By the way, the report was based on retrospective data, so claiming that these deaths started in 2000 is disingenuous.
As for the “3rd leading cause of death,” that also refers to inpatient hospital deaths attributed to all medical errors, not necessarily medication errors. That statistic comes from one of two places: A 2013 study in the Journal of Patient Safety or a BMJ study published just a few weeks ago. (We discuss those here.)
The 2013 report put the range of preventable deaths at 210,000-440,000, while the new study said there were at least 250,000 preventable hospital deaths per year. Extrapolating from the IOM statistics, you might be able to argue that 15,000-30,000 people die annually from medication errors, which is terrible, but still far less than 98,000.
Still, thanks to this misleading pitch, someone is going to report that the American Society of Health System Pharmacists is trying to save nearly 100,000 lives a year.
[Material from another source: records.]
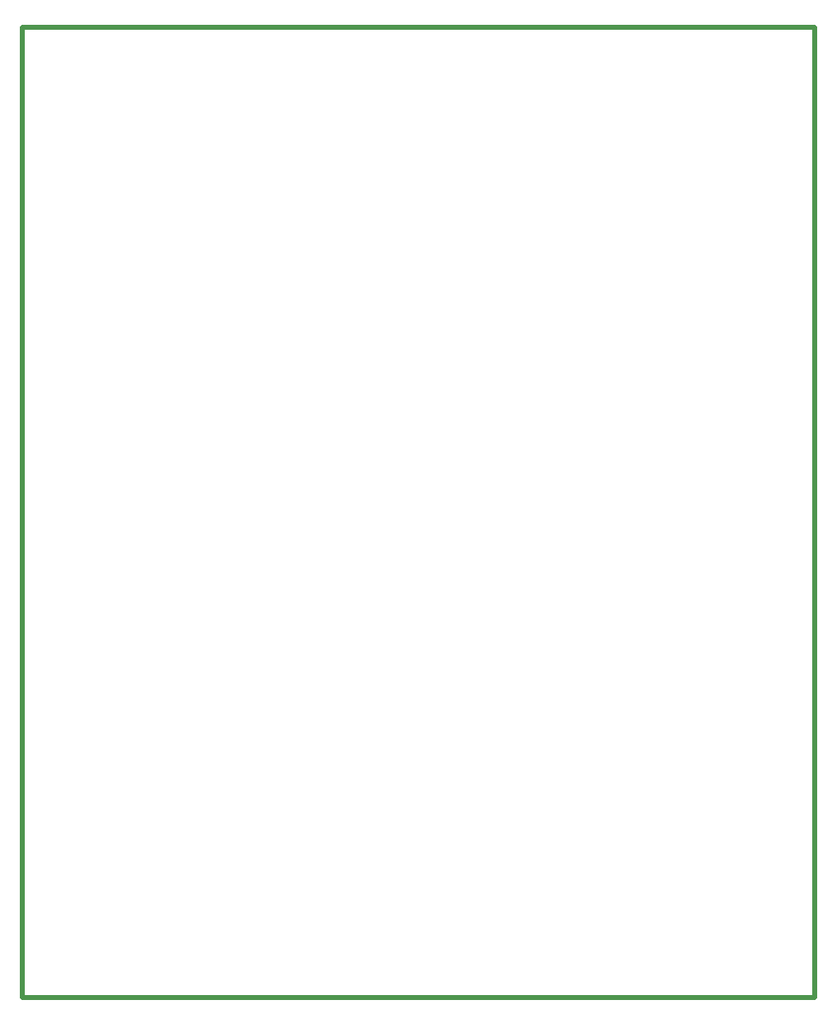
<source format=gko>
G04*
G04 #@! TF.GenerationSoftware,Altium Limited,Altium Designer,21.9.2 (33)*
G04*
G04 Layer_Color=16711935*
%FSLAX25Y25*%
%MOIN*%
G70*
G04*
G04 #@! TF.SameCoordinates,93054606-FE03-420F-9484-365B998A07D4*
G04*
G04*
G04 #@! TF.FilePolarity,Positive*
G04*
G01*
G75*
%ADD61C,0.02000*%
D61*
X11000D02*
Y391000D01*
X330500D01*
Y0D02*
Y391000D01*
X11000Y0D02*
X330500D01*
M02*

</source>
The ASHP recently won a three-year contract from the Food and Drug Administration to implement a plan called Standardize 4 Safety. That program will develop standard concentrations for IV and oral liquid medications, in hopes of cutting medication errors.
Wonderful. This needs to happen. Just don’t tell me that this is going to prevent 98,000 deaths annually, and don’t let me read that number in other publications that don’t know the truth.